Het eerste team was tijdens zijn debuut in de ereklasse dichtbij een niet ingecalculeerd succes. Het mocht in Soest bij het veel hoger ingeschatte DVSB ruiken aan een punt maar ging toch met een 11-9 nederlaag - enigzins gefrustreerd – terug naar huis. We misten Pertap Malahé en Robin Vogelaar, terwijl DVSB het zonder oud-wereldkampioen Harm Wiersma moest doen.

Invaller Roy Bidesi raakte in een dodelijk matweb tegen Harry Clasquin, juist nadat hij de ergste problemen overwonnen leek te hebben. Patrick Stork kwam met Klaas Bor een gelijkwaardige en snelle remise overeen en Jaap van Galen bereikte niets tegen Jelmer Martens. Captain Jeroen Kos bracht het team op gelijke hoogte door een prima zege op Waldo Aliar die in een lastige stelling mistastte.

Na de tijdcontrole hielden Stefan Stapper en Laurens Fijn van Draat elkaar in evenwicht in een heel spannende partij.
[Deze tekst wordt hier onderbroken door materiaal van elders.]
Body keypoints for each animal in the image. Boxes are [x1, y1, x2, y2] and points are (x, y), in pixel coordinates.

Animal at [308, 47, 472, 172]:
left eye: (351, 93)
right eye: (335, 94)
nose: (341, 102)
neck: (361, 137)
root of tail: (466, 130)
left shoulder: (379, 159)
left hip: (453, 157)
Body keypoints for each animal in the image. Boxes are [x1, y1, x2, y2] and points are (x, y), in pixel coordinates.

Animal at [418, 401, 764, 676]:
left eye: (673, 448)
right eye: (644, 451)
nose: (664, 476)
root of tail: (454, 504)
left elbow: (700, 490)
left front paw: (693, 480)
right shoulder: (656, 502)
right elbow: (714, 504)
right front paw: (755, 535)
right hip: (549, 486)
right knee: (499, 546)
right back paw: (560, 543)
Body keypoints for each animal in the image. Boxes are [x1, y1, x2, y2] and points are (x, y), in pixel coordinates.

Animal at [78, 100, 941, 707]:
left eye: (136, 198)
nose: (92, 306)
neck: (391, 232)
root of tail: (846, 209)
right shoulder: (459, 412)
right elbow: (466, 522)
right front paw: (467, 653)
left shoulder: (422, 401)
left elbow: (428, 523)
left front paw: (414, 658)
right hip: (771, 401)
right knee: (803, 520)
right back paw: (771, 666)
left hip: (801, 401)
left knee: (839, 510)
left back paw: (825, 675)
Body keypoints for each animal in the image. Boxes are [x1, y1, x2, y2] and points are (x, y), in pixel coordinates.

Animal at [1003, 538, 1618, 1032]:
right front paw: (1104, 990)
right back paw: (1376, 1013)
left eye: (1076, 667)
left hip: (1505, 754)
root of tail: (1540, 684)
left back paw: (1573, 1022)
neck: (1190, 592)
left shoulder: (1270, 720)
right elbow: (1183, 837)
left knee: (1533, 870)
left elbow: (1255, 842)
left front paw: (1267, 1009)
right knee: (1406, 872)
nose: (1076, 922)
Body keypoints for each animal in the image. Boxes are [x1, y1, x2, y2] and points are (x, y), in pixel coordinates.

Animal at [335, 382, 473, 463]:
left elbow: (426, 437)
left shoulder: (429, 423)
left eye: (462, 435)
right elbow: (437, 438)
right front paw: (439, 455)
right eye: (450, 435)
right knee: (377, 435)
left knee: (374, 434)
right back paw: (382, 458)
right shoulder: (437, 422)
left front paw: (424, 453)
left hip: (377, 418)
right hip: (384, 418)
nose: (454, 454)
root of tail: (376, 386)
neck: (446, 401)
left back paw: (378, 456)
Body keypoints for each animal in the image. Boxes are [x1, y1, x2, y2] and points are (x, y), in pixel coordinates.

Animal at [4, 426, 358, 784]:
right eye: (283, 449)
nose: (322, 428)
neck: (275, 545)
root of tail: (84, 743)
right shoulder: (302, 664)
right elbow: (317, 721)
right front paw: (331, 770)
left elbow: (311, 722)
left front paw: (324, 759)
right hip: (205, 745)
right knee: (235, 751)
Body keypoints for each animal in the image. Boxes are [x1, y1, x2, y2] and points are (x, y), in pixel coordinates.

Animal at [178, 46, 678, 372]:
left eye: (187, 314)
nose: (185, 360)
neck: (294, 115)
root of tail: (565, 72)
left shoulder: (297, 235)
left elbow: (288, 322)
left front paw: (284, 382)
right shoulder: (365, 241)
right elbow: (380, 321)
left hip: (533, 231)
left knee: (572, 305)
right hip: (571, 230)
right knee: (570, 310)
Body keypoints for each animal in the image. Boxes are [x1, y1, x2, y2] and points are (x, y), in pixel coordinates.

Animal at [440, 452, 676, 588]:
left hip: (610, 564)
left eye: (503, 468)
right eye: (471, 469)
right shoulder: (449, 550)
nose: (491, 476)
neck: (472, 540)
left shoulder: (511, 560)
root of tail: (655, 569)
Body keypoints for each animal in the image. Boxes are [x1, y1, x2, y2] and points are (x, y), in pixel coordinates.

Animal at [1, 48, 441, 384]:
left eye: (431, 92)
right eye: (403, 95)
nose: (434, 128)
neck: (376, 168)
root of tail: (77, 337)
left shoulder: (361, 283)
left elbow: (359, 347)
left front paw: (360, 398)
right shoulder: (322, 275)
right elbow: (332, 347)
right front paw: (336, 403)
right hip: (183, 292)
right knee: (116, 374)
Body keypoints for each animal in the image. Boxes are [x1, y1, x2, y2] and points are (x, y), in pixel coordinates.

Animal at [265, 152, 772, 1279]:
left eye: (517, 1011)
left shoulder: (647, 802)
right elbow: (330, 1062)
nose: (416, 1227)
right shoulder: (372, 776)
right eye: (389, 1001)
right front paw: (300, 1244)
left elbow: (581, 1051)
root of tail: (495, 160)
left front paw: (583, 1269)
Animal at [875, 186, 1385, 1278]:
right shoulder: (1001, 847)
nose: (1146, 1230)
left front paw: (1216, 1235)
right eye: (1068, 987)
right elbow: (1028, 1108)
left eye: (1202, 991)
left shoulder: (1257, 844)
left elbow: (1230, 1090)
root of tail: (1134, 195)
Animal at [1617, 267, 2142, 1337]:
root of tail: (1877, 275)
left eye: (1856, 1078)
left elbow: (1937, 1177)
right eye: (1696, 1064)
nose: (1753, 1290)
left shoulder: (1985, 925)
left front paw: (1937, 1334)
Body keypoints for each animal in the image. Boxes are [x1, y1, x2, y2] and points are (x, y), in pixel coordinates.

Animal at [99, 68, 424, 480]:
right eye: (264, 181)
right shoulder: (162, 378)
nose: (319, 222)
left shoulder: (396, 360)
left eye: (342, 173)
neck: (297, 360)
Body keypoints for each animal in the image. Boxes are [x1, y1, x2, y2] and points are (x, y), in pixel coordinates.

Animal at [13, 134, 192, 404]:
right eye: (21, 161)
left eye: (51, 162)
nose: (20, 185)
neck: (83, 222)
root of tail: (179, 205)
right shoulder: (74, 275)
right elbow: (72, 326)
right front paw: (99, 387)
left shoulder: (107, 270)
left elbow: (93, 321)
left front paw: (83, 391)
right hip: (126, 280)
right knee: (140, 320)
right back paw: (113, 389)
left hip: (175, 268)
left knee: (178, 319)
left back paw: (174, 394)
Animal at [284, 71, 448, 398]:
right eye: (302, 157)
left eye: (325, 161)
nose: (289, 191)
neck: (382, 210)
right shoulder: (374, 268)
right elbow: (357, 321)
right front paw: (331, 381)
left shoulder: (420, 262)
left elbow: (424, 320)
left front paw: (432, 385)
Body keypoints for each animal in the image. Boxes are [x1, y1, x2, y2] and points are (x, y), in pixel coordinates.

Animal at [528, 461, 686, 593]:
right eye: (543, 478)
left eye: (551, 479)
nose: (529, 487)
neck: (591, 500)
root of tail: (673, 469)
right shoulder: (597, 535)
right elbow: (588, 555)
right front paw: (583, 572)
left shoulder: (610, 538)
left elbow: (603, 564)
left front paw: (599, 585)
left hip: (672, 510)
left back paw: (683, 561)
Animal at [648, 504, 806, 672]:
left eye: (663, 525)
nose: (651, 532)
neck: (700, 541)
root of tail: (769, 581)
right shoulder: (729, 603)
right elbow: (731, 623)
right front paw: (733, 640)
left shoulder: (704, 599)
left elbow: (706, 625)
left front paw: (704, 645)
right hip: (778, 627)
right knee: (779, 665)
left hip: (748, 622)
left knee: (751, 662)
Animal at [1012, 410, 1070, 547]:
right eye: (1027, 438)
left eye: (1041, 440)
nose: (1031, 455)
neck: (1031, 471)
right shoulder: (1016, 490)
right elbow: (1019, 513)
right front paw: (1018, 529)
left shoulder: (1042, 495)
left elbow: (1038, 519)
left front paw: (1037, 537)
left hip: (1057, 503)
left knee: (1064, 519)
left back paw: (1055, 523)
Wim Bremmer bleef nog net op de been tegen Eric van Dusseldorp. Hans den Engelsman speelde weer een partij blufpoker tegen de Russische grootmeesters Boelatov door maar twintig minuten te gebruiken voor de eerste 50 zetten, maar greep daarna toch nog mis en kwam in een verloren 4-om-2 eindspel. Piet Lodder trof de andere grootmeester (Watoetin) maar bezweek in het late middenspel.

Toen Fred Ivens plotseling een winnend eindspel op het bord kreeg tegen Cock van Leeuwen had Den Haag een stunt binnen handbereik. Gerard de Groot had tegen Cees Binnenkade de positionele druk langzaam opgebouwd hetgeen resulteerde in schijfwinst, maar moest na bijna zes uur spelen in een wirwar van varianten toch in remise berusten.